WHAT IS NEEDED: In all the rows below, replace "largest range" with "widest range" and leave every other word unchanged. Omit the pictures from your answer.

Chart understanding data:

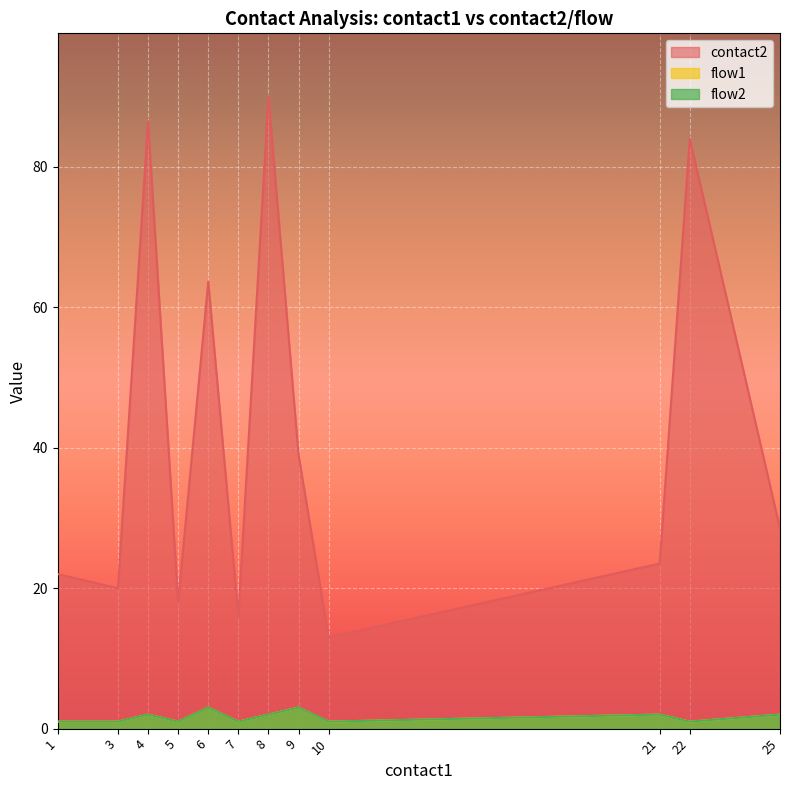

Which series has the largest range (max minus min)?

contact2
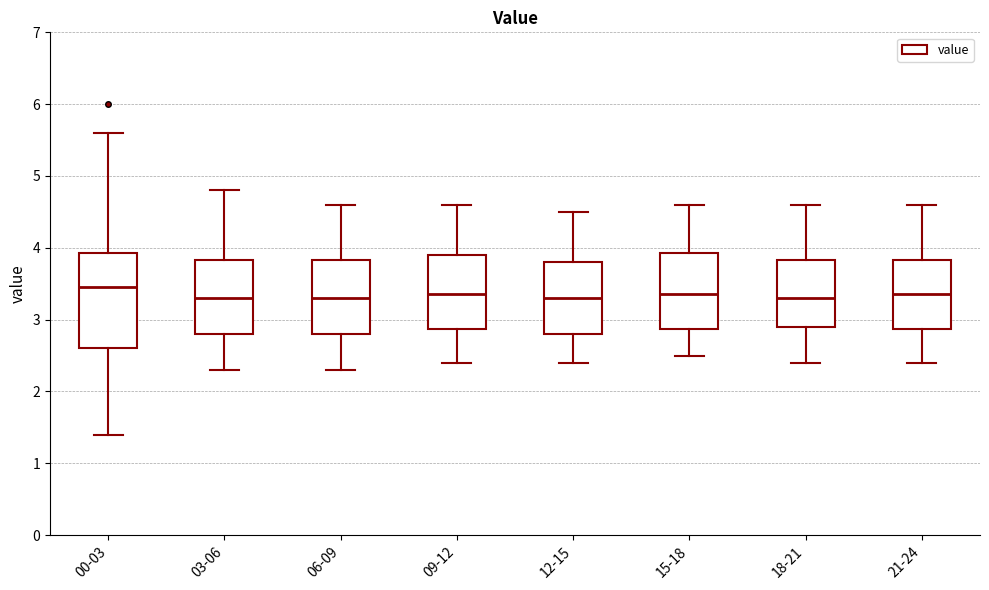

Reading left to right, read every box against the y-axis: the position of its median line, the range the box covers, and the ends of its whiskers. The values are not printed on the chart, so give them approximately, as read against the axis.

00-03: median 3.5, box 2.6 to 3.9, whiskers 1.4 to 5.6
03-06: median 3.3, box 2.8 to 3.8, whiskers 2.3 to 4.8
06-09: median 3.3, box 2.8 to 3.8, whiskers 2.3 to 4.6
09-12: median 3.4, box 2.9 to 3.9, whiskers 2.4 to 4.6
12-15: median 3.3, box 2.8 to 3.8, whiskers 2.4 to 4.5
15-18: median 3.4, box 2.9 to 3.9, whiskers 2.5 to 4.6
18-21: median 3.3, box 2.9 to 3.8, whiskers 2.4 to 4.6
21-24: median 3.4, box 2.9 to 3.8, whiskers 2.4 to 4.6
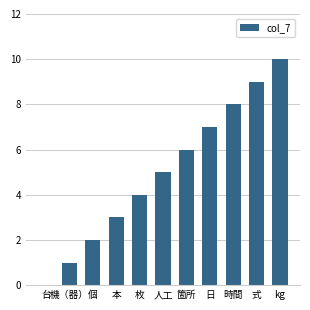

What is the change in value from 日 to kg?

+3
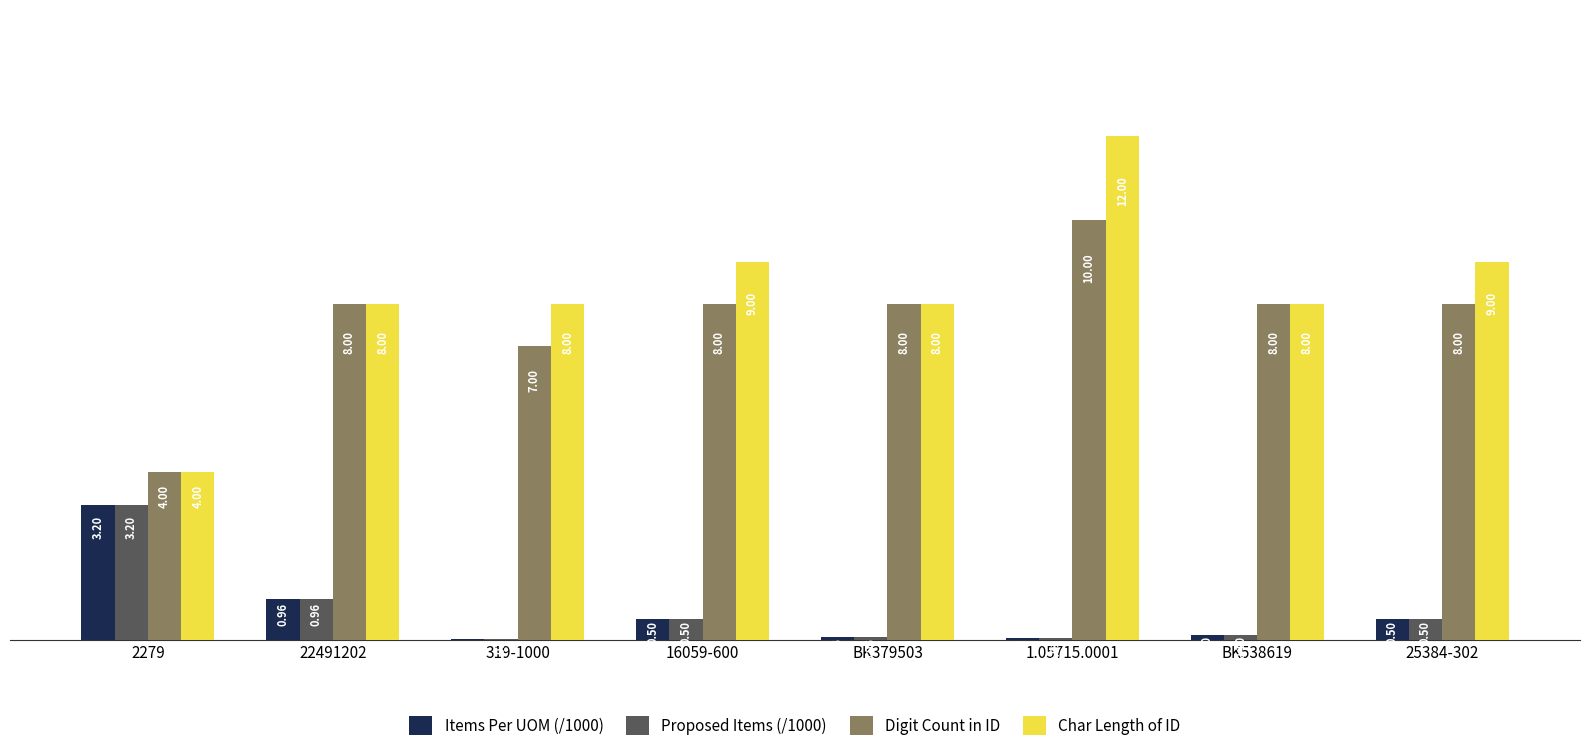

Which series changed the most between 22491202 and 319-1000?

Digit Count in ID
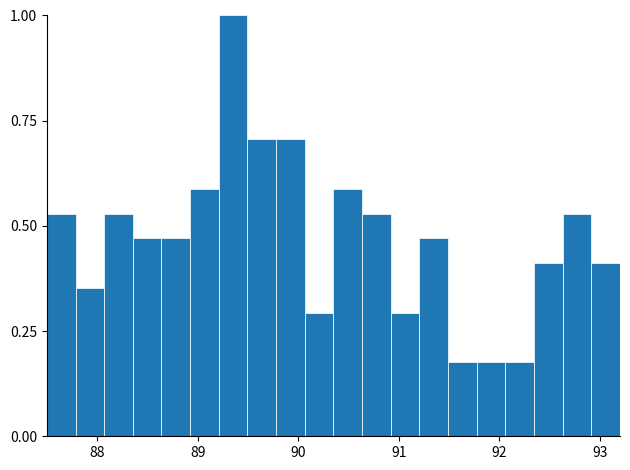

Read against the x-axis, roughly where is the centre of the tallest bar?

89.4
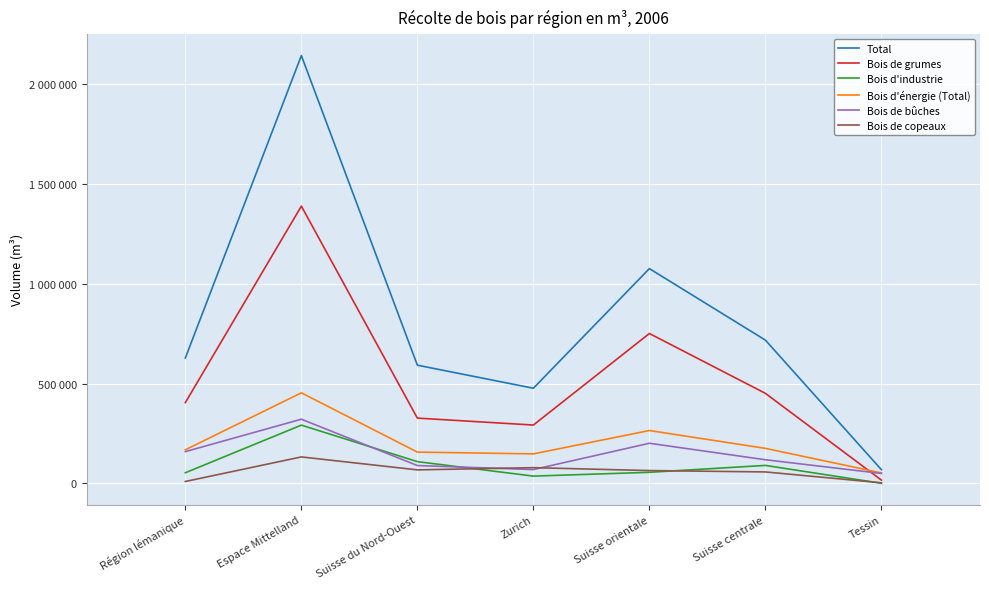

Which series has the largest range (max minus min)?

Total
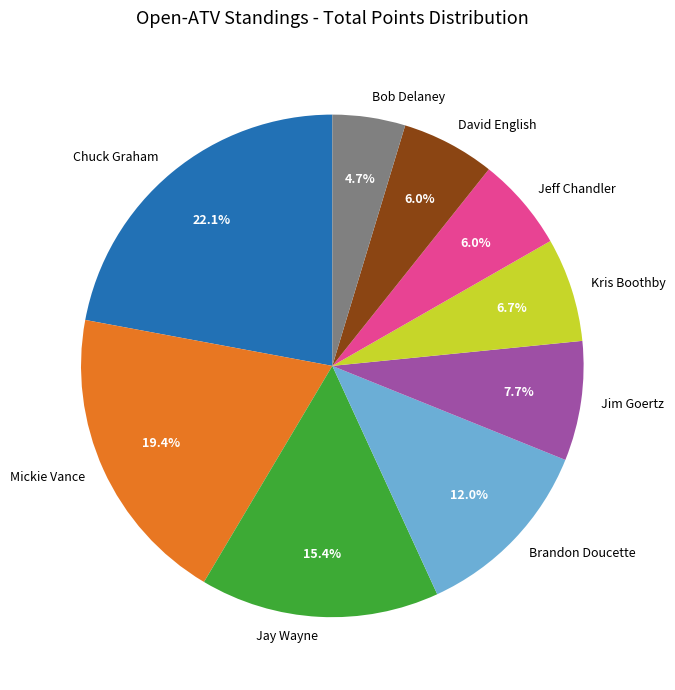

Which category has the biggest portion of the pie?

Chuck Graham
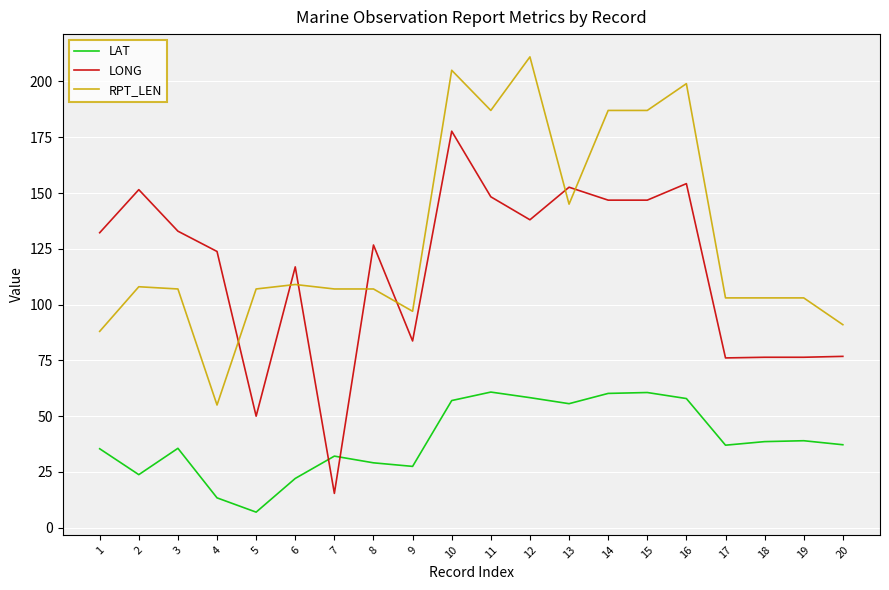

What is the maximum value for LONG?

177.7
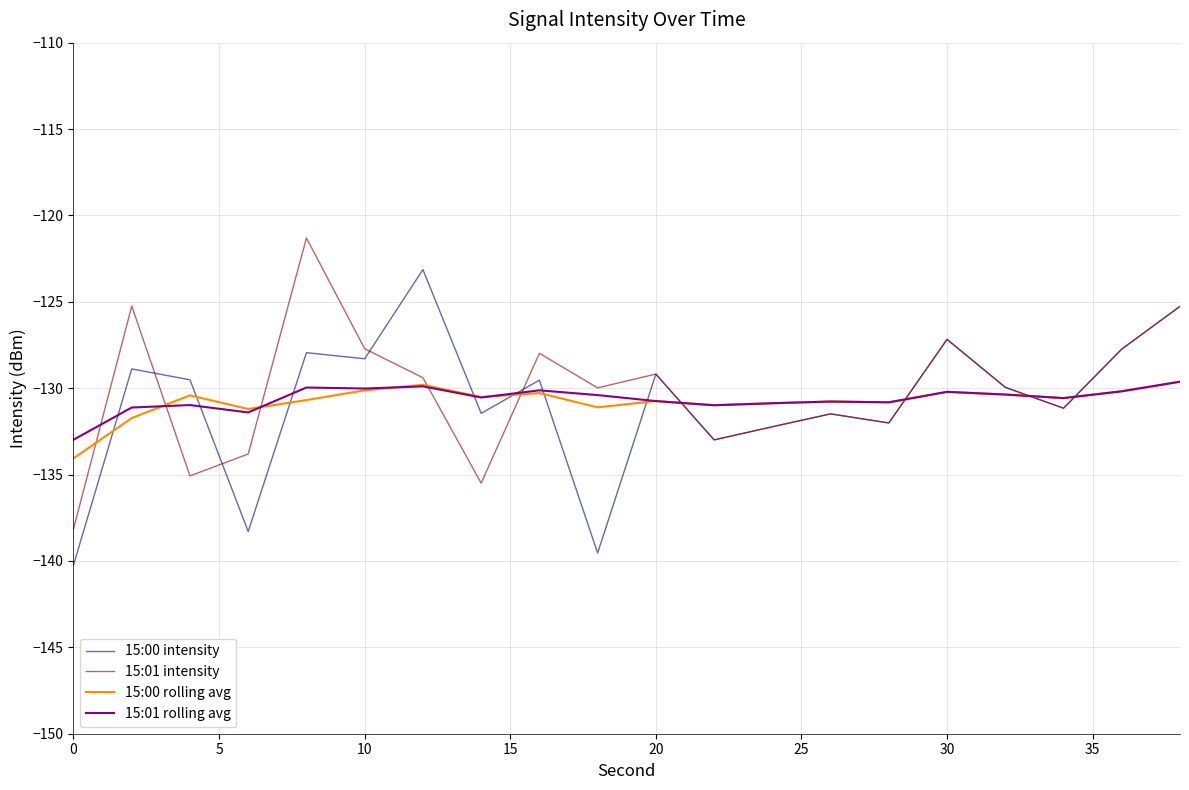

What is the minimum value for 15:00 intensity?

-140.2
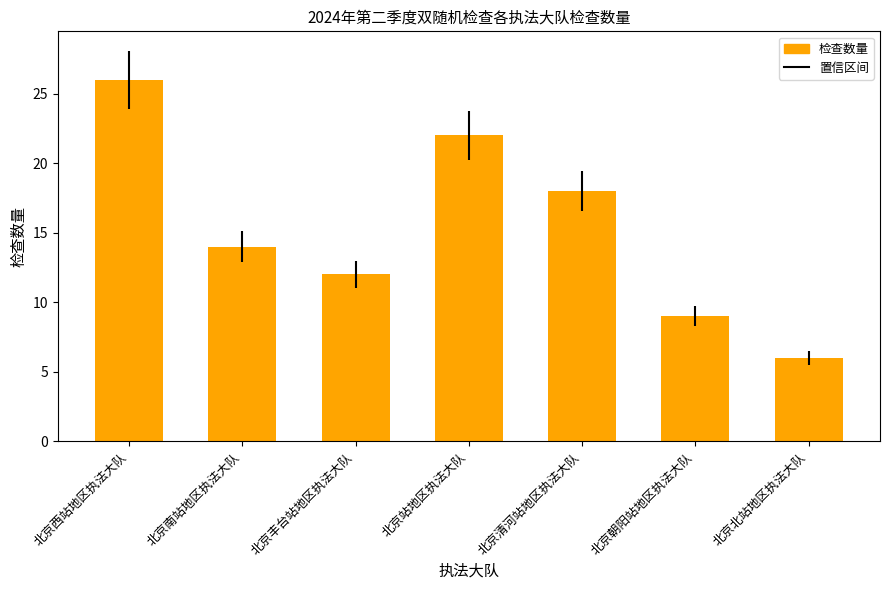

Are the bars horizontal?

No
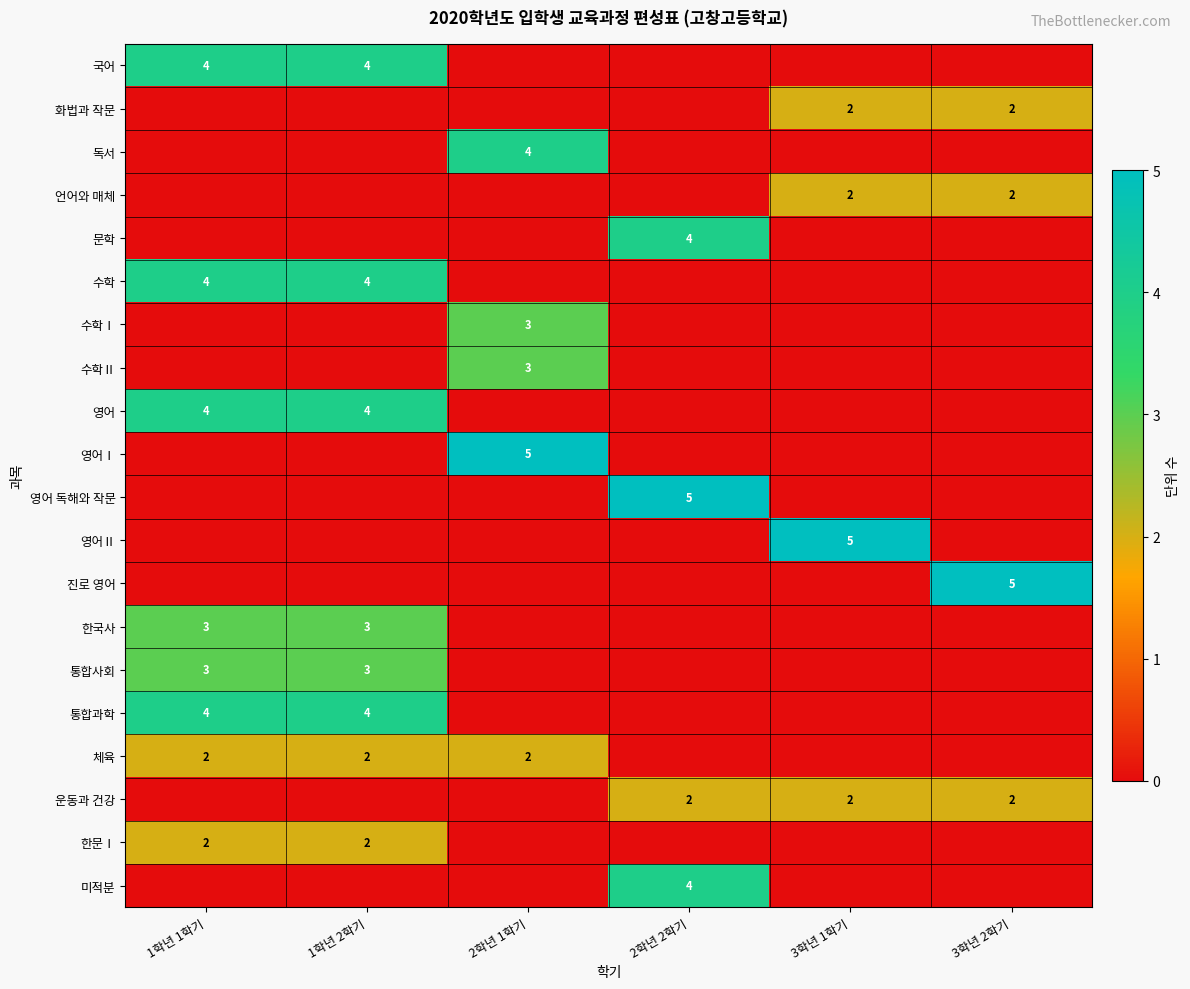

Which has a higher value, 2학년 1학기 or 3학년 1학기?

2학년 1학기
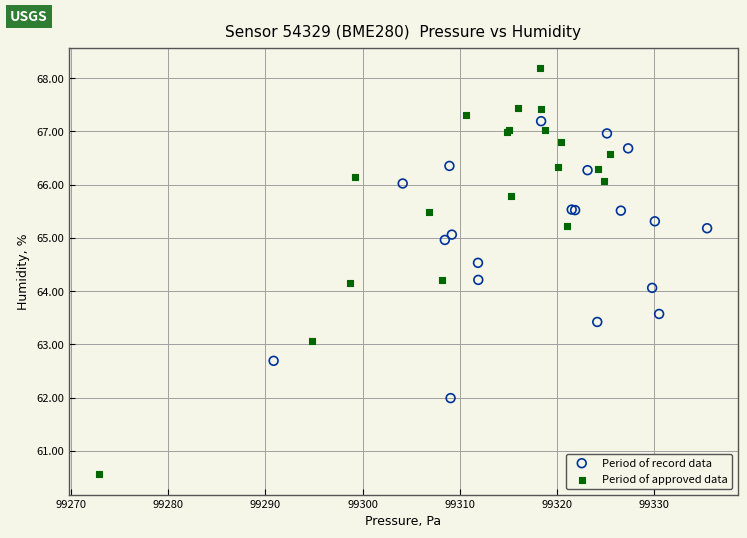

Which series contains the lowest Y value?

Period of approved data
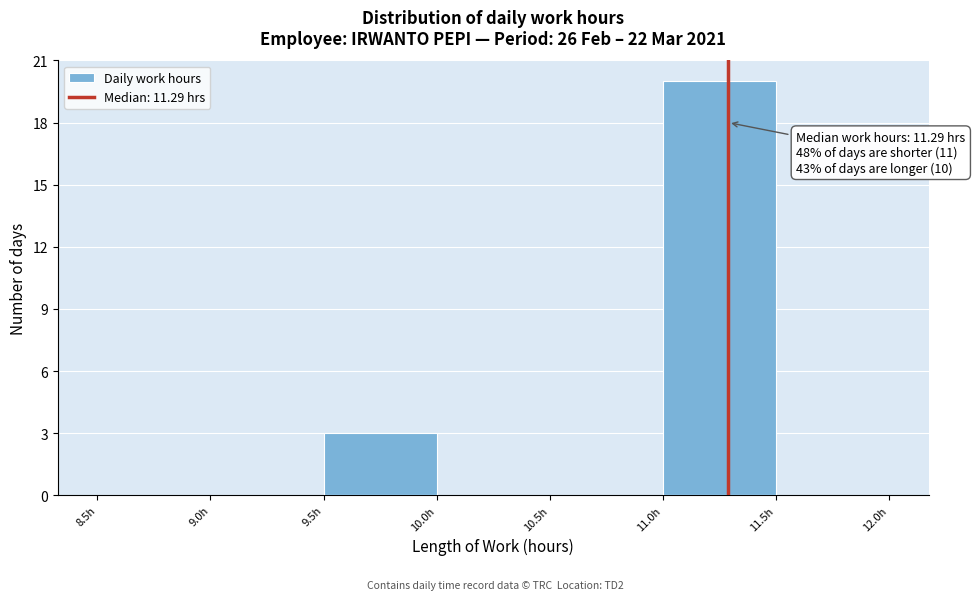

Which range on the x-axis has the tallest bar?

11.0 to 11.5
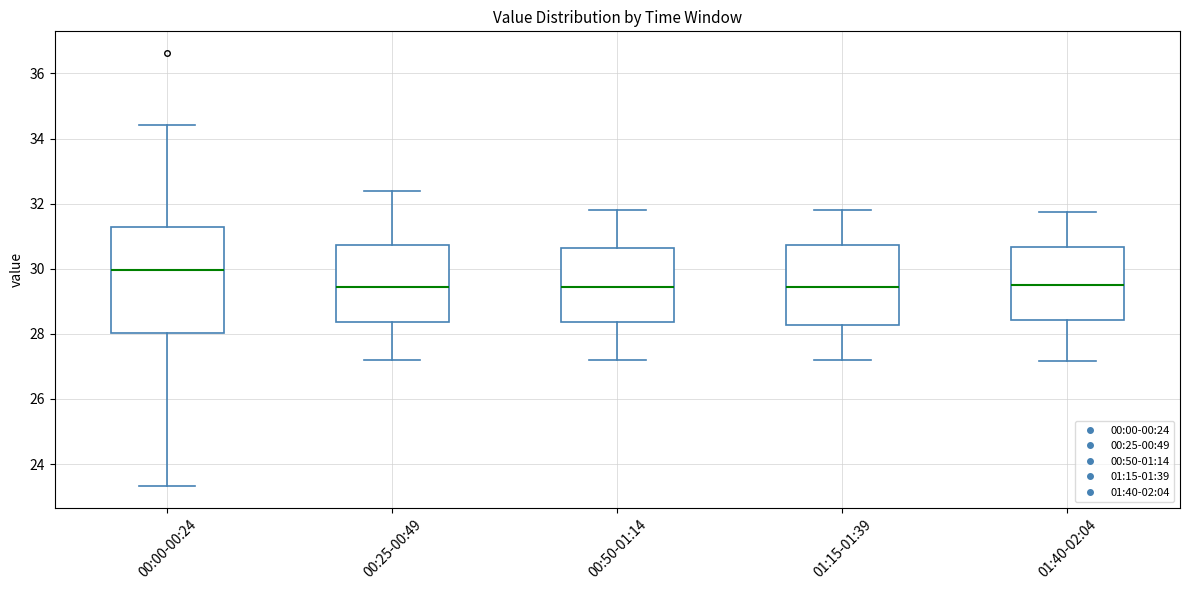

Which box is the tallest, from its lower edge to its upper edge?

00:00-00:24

YOUR RESPONSE:
Which series has the widest range (max minus min)?

contact2

Reading left to right, read every box against the y-axis: the position of its median line, the range the box covers, and the ends of its whiskers. The values are not printed on the chart, so give them approximately, as read against the axis.

00-03: median 3.5, box 2.6 to 3.9, whiskers 1.4 to 5.6
03-06: median 3.3, box 2.8 to 3.8, whiskers 2.3 to 4.8
06-09: median 3.3, box 2.8 to 3.8, whiskers 2.3 to 4.6
09-12: median 3.4, box 2.9 to 3.9, whiskers 2.4 to 4.6
12-15: median 3.3, box 2.8 to 3.8, whiskers 2.4 to 4.5
15-18: median 3.4, box 2.9 to 3.9, whiskers 2.5 to 4.6
18-21: median 3.3, box 2.9 to 3.8, whiskers 2.4 to 4.6
21-24: median 3.4, box 2.9 to 3.8, whiskers 2.4 to 4.6

What is the change in value from 日 to kg?

+3

Which series changed the most between 22491202 and 319-1000?

Digit Count in ID

Read against the x-axis, roughly where is the centre of the tallest bar?

89.4

Which series has the widest range (max minus min)?

Total

Which category has the biggest portion of the pie?

Chuck Graham

What is the maximum value for LONG?

177.7

What is the minimum value for 15:00 intensity?

-140.2

Are the bars horizontal?

No

Which has a higher value, 2학년 1학기 or 3학년 1학기?

2학년 1학기

Which series contains the lowest Y value?

Period of approved data

Which range on the x-axis has the tallest bar?

11.0 to 11.5

Which box is the tallest, from its lower edge to its upper edge?

00:00-00:24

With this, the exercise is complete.